*Work required*: Nothing but the pictures should go missing; return all the entries below exactly.
^^^^
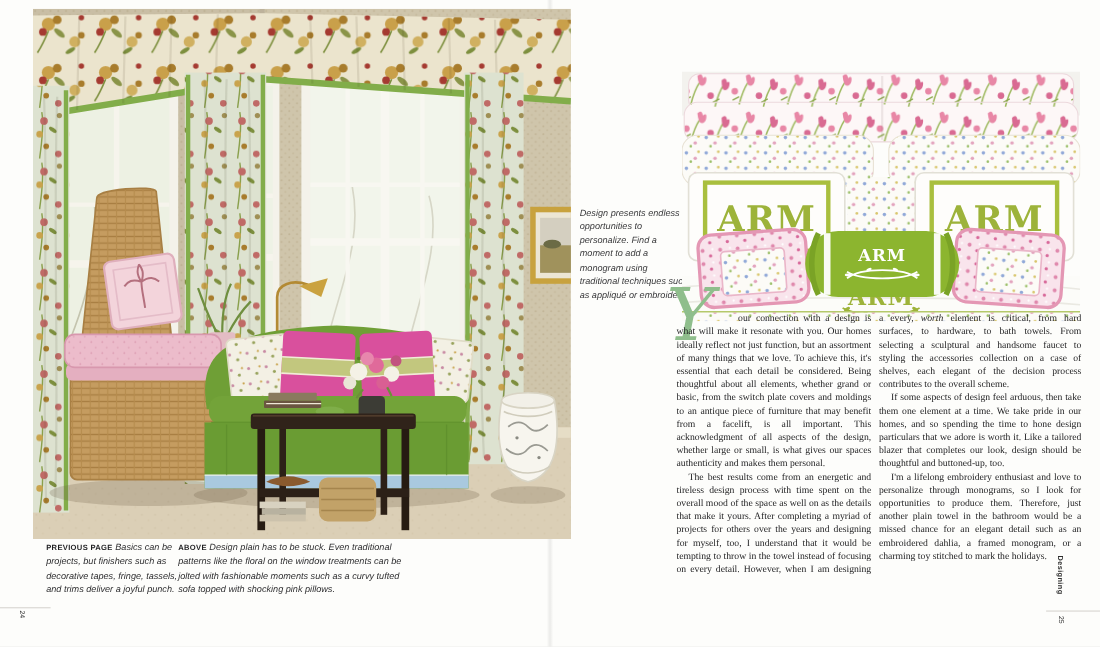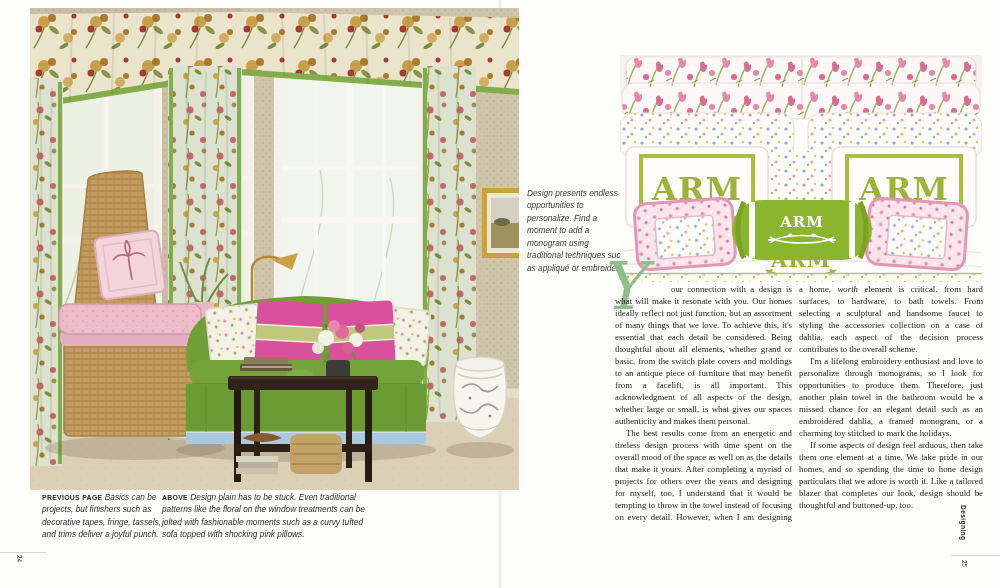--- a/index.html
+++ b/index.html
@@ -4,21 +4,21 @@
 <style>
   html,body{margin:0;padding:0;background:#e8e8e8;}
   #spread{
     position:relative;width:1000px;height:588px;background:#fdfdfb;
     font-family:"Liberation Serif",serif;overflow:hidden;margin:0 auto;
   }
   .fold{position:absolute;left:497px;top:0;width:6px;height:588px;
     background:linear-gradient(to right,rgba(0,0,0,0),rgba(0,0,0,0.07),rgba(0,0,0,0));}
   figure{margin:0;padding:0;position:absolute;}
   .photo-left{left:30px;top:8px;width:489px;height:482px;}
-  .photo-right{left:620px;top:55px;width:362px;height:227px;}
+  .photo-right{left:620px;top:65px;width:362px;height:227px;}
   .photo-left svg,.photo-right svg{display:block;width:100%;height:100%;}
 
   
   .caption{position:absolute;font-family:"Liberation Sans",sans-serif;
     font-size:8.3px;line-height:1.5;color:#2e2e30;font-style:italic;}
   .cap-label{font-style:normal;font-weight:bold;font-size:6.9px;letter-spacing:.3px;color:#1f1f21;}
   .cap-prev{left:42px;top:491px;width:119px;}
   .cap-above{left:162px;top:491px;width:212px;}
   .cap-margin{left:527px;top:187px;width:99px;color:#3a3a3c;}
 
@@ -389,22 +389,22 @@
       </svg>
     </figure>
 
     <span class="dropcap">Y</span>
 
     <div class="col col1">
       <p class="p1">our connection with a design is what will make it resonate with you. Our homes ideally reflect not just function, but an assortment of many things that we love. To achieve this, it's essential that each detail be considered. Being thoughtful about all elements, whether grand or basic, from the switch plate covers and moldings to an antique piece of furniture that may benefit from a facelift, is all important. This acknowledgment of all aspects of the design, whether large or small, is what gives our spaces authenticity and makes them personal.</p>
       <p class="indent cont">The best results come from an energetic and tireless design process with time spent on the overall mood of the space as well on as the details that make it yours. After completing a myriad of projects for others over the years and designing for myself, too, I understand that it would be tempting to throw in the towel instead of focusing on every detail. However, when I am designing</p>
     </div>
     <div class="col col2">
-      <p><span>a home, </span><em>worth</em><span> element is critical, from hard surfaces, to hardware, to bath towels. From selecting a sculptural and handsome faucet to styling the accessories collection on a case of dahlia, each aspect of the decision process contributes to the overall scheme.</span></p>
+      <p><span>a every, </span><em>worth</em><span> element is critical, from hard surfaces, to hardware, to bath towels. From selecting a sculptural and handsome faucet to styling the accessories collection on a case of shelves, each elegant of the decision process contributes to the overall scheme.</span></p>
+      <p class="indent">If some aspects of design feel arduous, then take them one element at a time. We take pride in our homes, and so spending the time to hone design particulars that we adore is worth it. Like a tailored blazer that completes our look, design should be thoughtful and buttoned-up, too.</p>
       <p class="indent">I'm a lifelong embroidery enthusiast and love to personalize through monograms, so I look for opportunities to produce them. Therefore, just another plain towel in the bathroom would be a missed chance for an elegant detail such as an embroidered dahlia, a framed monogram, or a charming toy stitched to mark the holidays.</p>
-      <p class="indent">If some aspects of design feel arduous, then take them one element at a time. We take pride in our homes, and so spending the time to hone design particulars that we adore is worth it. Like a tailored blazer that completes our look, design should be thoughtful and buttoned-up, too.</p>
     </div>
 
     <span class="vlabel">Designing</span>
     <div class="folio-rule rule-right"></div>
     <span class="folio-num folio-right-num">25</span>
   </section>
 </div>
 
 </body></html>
^^^^
*Your response*:
--- a/index.html
+++ b/index.html
@@ -4,21 +4,21 @@
 <style>
   html,body{margin:0;padding:0;background:#e8e8e8;}
   #spread{
     position:relative;width:1000px;height:588px;background:#fdfdfb;
     font-family:"Liberation Serif",serif;overflow:hidden;margin:0 auto;
   }
   .fold{position:absolute;left:497px;top:0;width:6px;height:588px;
     background:linear-gradient(to right,rgba(0,0,0,0),rgba(0,0,0,0.07),rgba(0,0,0,0));}
   figure{margin:0;padding:0;position:absolute;}
   .photo-left{left:30px;top:8px;width:489px;height:482px;}
-  .photo-right{left:620px;top:55px;width:362px;height:227px;}
+  .photo-right{left:620px;top:65px;width:362px;height:227px;}
   .photo-left svg,.photo-right svg{display:block;width:100%;height:100%;}
 
   
   .caption{position:absolute;font-family:"Liberation Sans",sans-serif;
     font-size:8.3px;line-height:1.5;color:#2e2e30;font-style:italic;}
   .cap-label{font-style:normal;font-weight:bold;font-size:6.9px;letter-spacing:.3px;color:#1f1f21;}
   .cap-prev{left:42px;top:491px;width:119px;}
   .cap-above{left:162px;top:491px;width:212px;}
   .cap-margin{left:527px;top:187px;width:99px;color:#3a3a3c;}
 
@@ -389,22 +389,22 @@
       </svg>
     </figure>
 
     <span class="dropcap">Y</span>
 
     <div class="col col1">
       <p class="p1">our connection with a design is what will make it resonate with you. Our homes ideally reflect not just function, but an assortment of many things that we love. To achieve this, it's essential that each detail be considered. Being thoughtful about all elements, whether grand or basic, from the switch plate covers and moldings to an antique piece of furniture that may benefit from a facelift, is all important. This acknowledgment of all aspects of the design, whether large or small, is what gives our spaces authenticity and makes them personal.</p>
       <p class="indent cont">The best results come from an energetic and tireless design process with time spent on the overall mood of the space as well on as the details that make it yours. After completing a myriad of projects for others over the years and designing for myself, too, I understand that it would be tempting to throw in the towel instead of focusing on every detail. However, when I am designing</p>
     </div>
     <div class="col col2">
-      <p><span>a home, </span><em>worth</em><span> element is critical, from hard surfaces, to hardware, to bath towels. From selecting a sculptural and handsome faucet to styling the accessories collection on a case of dahlia, each aspect of the decision process contributes to the overall scheme.</span></p>
+      <p><span>a every, </span><em>worth</em><span> element is critical, from hard surfaces, to hardware, to bath towels. From selecting a sculptural and handsome faucet to styling the accessories collection on a case of shelves, each elegant of the decision process contributes to the overall scheme.</span></p>
+      <p class="indent">If some aspects of design feel arduous, then take them one element at a time. We take pride in our homes, and so spending the time to hone design particulars that we adore is worth it. Like a tailored blazer that completes our look, design should be thoughtful and buttoned-up, too.</p>
       <p class="indent">I'm a lifelong embroidery enthusiast and love to personalize through monograms, so I look for opportunities to produce them. Therefore, just another plain towel in the bathroom would be a missed chance for an elegant detail such as an embroidered dahlia, a framed monogram, or a charming toy stitched to mark the holidays.</p>
-      <p class="indent">If some aspects of design feel arduous, then take them one element at a time. We take pride in our homes, and so spending the time to hone design particulars that we adore is worth it. Like a tailored blazer that completes our look, design should be thoughtful and buttoned-up, too.</p>
     </div>
 
     <span class="vlabel">Designing</span>
     <div class="folio-rule rule-right"></div>
     <span class="folio-num folio-right-num">25</span>
   </section>
 </div>
 
 </body></html>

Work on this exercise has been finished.